The Hillary: Still The Best Choice For VP

09/17/2008 05:12 am ET | Updated May 25, 2011

Duty calls us. We love to speculate. Political gambling comes with citizenship.

Now that the verbal jibes and donkey kicks of the primary campaign have ended up in file folders for future reference, it's time to take one last look at Hillary Clinton as Obama's potential running mate. Imagine not a dream ticket, but one that promises accountability and dependability to change politics in Washington.

Here are reasons why an Obama-Clinton ticket may be the best we can hope for at this time in our history:

1. Barack Obama and Hillary Clinton became linked at the hip in the democratic primary, and it was their battle against each other that regenerated voting participation and hope in the American voter. The battle created the magic that we saw or felt during the primary. It was the battle itself that promised to fix America after Bush. The country needs that magic intensified to turn the corner in Washington politics, so Washington can put an end to opportunistic and band-aid solutions.

2. Is Hillary the only candidate who can help Obama turn the corner? Not at all. But who else on the shortlist is better? Picking a candidate to win a state belongs to the old way of doing politics. Choosing a candidate that deflates or challenges the platform of change seems regressive. Candidates such as Daschle, Nunn, Bayh, Kaine and even Biden and Sebelius have not excited the ticket. In the course of her primary campaign, Hillary Clinton transformed into a better politician, a woman who seemed to grow a small third ear that heard the needs of the average American, especially of women. Her problem was reaching that stage too late.
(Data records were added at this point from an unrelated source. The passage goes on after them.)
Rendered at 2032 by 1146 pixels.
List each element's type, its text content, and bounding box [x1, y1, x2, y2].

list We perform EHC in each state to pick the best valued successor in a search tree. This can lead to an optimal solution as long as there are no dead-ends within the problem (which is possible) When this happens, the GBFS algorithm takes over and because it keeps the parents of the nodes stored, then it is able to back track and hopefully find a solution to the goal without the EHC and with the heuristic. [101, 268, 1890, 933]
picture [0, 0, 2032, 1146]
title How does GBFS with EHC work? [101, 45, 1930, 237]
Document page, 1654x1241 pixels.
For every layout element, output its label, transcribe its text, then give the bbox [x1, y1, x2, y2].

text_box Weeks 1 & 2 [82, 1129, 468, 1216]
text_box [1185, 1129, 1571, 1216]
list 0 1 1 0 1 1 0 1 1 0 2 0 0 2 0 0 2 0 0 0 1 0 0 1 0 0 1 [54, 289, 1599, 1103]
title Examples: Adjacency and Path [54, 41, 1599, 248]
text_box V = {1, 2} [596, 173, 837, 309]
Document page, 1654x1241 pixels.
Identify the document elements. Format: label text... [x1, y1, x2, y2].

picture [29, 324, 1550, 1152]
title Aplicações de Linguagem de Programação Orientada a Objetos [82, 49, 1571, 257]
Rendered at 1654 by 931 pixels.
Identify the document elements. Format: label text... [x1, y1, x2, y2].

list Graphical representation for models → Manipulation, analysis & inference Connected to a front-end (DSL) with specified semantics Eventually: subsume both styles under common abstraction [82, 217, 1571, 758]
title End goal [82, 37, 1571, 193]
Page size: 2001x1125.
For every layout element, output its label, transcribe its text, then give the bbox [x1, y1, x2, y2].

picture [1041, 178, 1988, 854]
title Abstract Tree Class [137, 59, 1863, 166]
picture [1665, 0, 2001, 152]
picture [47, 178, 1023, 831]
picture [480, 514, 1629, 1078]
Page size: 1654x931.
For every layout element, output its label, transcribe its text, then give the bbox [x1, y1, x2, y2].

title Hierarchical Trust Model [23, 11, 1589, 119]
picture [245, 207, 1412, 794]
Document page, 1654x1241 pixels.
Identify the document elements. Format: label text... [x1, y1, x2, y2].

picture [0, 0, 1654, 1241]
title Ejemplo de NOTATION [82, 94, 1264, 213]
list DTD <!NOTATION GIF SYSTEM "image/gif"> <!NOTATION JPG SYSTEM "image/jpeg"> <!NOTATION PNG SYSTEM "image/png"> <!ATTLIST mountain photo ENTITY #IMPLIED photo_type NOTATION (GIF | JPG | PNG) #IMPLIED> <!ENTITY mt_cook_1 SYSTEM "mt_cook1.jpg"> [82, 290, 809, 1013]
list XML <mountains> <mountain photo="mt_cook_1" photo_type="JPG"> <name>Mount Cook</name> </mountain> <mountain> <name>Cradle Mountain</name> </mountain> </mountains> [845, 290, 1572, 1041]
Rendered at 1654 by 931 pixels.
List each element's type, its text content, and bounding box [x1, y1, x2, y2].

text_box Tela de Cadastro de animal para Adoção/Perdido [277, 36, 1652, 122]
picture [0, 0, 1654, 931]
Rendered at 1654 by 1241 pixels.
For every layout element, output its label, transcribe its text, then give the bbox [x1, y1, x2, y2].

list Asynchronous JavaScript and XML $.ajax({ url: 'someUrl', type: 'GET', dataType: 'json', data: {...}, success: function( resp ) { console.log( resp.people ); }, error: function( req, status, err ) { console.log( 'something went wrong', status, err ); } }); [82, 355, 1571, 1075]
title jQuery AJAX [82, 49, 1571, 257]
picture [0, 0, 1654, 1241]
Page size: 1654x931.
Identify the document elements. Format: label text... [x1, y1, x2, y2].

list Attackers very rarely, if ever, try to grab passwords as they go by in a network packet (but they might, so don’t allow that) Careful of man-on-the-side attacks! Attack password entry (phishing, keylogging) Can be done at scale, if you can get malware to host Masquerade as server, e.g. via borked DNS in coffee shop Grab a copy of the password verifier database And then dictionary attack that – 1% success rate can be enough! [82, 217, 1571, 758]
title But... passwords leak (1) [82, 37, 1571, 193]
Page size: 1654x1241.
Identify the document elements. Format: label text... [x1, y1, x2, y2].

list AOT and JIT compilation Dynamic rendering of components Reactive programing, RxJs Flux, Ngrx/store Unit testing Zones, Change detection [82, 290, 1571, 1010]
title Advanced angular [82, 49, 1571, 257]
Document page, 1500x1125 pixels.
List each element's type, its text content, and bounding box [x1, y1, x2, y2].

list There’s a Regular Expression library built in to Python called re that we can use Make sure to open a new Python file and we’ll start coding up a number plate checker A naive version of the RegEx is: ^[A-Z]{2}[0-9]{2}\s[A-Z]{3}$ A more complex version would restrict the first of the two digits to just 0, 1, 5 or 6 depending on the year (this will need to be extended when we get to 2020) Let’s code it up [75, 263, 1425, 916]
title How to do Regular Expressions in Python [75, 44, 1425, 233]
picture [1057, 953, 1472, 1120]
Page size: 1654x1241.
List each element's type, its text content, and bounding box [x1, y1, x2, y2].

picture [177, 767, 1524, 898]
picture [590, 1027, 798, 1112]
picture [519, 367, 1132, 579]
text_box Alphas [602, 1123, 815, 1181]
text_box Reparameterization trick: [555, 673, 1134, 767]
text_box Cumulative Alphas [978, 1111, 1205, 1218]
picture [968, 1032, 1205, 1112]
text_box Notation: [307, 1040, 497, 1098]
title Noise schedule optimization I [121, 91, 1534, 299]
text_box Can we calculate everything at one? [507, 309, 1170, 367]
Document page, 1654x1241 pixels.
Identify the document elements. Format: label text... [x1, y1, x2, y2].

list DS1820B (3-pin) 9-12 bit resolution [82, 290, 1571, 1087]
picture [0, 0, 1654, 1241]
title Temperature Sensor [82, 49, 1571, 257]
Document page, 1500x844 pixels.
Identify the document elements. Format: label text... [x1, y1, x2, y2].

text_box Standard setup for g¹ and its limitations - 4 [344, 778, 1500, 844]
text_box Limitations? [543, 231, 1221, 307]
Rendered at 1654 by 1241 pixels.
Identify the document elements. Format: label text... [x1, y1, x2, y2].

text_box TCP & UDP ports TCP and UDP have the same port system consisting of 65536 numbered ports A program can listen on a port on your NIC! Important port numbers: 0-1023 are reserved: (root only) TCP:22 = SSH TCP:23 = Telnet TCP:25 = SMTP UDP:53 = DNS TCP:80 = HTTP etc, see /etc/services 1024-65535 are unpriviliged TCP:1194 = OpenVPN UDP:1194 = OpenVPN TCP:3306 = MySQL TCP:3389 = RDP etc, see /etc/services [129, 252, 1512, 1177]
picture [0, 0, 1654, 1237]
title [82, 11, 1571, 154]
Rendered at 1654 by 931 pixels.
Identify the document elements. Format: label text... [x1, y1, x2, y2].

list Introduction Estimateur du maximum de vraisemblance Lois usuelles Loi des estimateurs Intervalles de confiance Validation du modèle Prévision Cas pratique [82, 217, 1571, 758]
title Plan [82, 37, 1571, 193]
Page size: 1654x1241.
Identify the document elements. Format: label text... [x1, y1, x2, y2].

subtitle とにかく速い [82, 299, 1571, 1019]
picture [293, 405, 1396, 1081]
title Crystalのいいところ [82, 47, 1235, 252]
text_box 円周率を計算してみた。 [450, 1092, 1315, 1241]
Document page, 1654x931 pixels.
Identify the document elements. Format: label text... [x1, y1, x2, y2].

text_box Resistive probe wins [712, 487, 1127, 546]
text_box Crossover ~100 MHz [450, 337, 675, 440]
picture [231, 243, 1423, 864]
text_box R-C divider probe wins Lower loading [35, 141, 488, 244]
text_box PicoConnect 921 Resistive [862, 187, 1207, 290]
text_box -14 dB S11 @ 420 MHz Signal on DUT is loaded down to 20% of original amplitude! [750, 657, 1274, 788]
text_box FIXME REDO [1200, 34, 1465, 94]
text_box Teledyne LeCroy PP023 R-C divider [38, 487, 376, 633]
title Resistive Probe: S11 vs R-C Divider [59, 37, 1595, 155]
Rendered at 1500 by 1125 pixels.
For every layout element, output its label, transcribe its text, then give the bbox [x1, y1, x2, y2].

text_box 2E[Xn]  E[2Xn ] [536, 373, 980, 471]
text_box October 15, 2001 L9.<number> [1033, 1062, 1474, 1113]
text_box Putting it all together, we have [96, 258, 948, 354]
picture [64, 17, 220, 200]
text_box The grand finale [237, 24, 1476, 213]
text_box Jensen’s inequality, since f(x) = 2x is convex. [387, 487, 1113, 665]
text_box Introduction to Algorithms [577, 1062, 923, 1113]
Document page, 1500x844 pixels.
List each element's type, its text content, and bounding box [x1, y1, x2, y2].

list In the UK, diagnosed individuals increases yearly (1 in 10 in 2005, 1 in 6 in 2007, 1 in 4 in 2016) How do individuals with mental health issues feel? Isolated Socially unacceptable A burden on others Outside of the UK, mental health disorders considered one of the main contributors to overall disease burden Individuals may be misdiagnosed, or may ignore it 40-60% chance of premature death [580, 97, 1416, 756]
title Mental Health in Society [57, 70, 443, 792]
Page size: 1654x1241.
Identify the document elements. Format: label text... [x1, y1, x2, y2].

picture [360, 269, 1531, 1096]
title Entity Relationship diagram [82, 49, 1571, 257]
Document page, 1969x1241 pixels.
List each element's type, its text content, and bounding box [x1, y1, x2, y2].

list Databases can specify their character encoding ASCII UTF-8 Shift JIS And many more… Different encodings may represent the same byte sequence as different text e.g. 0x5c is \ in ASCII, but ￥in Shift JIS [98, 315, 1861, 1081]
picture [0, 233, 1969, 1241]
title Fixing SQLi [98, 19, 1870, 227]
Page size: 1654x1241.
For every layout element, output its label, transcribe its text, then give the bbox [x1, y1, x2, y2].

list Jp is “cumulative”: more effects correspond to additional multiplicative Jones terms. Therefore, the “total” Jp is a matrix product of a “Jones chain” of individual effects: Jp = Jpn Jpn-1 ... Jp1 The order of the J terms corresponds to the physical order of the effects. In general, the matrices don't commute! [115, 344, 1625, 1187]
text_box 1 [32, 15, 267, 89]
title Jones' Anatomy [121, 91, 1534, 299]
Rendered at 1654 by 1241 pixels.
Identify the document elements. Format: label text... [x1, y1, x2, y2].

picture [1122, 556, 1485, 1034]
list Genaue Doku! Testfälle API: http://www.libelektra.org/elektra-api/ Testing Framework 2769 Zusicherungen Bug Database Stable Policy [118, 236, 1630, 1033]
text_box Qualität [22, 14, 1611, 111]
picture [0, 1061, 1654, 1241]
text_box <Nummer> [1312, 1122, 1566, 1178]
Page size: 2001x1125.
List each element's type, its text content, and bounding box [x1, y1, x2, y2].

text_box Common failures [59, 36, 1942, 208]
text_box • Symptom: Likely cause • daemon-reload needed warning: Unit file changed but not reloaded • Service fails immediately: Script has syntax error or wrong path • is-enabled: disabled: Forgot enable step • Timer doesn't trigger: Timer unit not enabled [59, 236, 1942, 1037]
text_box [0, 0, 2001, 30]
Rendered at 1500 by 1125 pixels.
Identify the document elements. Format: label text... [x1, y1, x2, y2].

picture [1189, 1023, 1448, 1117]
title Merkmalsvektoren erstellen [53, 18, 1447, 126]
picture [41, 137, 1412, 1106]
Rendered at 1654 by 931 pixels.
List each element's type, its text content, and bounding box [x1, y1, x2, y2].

3. Are there other choices? Better choices? Sure. But most of them haven't emerged as possible candidates. Some risks are better left for brighter days. Two mainstream politicians, however, do come to mind: Barbara Boxer and Bill Richardson. Both seem realistic choices able to generate excitement because of their potential to embrace the kinds of starter changes America needs and Obama promises. Either of these two might surpass Clinton's appeal.

4. Secondary reasons for an Obama-Clinton ticket include dramatically decreases the "I told you so" finger pointing should Obama's administration fail to make good on its promises to the voters. In addition, Clinton has inside information that could prove useful in cleaning up Washington. Finally, although I don't agree with Clinton supporters who argue that the Democrats can win if and only if Obama chooses Clinton as his running mate, I do think choosing Clinton will give groups such as PUMA incentive to campaign for Obama in the general election.

Obama is about to make his first crucial political decision that applies to his upcoming administration, that of picking his running mate. We may all be surprised by his final choice. And I hope he does surprise us by picking someone who can help fix an America that wobbles dazed and confused after its work-over by the Bush administration. This time we can't afford to settle for just a new bunch of political managers running around trying to satisfy either small groups of lobbyists or all political sides. We need a team willing to turn Washington upside down for repair and updating. If anything needs scrutiny and surveillance right now, it's the political machine in Washington and not ordinary citizens. The running mate should re-enforce Obama's vision and be willing and able to apply it and continue it under ordinary and extraordinary circumstances.